The “Values” Wasteland targets an educated audience of parents, teachers and education workers, and anyone concerned with the development of youth.  Skyes appeals to logos with the inclusion of anecdotes recounting shocking surveys and stories that highlight ethical issues.  The essay’s tone implies the writers frustration and concern towards his topic, which while offering a small appeal to ethos sacrifices a clear, focused structure which makes it difficult at times to even be sure of what side Skyes is arguing.  In paragraph 9, for example, he condemns the old Clarifiers curriculum’s “subtle inculcation of the adults’ values upon the young” as “authoritarian and stifling, but also dangerous to the ethical health of children (Skyes 201)”.  Later in the paragraph, he criticizes the new curriculum, and how “its goal was empowering youngsters to make their own decisions, whatever the decisions were…”.  When the argument becomes clear, Skyes’ essay relies very heavily on anecdotes and information from other sources.  While these provide a “shock factor” for the reader, it gives the feeling that Skyes’ writing is there to supplement the evidence, and not vice-versa.

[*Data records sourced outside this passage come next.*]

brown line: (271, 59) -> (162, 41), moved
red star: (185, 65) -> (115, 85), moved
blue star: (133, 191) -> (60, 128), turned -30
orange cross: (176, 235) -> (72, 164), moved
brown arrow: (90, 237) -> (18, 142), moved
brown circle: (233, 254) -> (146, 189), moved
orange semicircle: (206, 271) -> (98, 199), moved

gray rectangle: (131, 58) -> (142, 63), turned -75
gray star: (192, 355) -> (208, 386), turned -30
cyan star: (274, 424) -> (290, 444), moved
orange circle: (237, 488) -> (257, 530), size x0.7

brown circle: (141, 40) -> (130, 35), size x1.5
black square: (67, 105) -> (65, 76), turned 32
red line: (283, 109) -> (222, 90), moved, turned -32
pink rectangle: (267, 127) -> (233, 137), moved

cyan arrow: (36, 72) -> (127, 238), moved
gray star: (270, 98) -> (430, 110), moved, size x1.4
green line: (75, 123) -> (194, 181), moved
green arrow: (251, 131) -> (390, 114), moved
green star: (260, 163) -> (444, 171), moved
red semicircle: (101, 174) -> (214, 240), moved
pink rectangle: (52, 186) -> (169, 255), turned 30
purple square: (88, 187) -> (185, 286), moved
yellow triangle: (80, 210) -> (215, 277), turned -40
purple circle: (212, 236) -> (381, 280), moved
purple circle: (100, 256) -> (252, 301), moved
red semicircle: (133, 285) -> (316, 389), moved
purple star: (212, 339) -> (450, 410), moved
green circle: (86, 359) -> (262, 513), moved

Skyes argues that young people are very affected by “society’s shift from a culture of self-control to one of self-gratification, self-actualization, and self-realization” (198-199), which leads to an undeveloped sense of morality.  His inductive reasoning is not as convincing as the deductive reasoning of Orwell, who formed his thesis of off of observation and experience.  In structure as well as appeal, Orwell’s essay is more powerful and delivers a simpler, stronger message, that in a moral dilemma, a person “becomes a sort of hollow, posing dummy, the conventionalized figure of a sahib”, making decisions “solely to avoid looking a fool” (Orwell 153).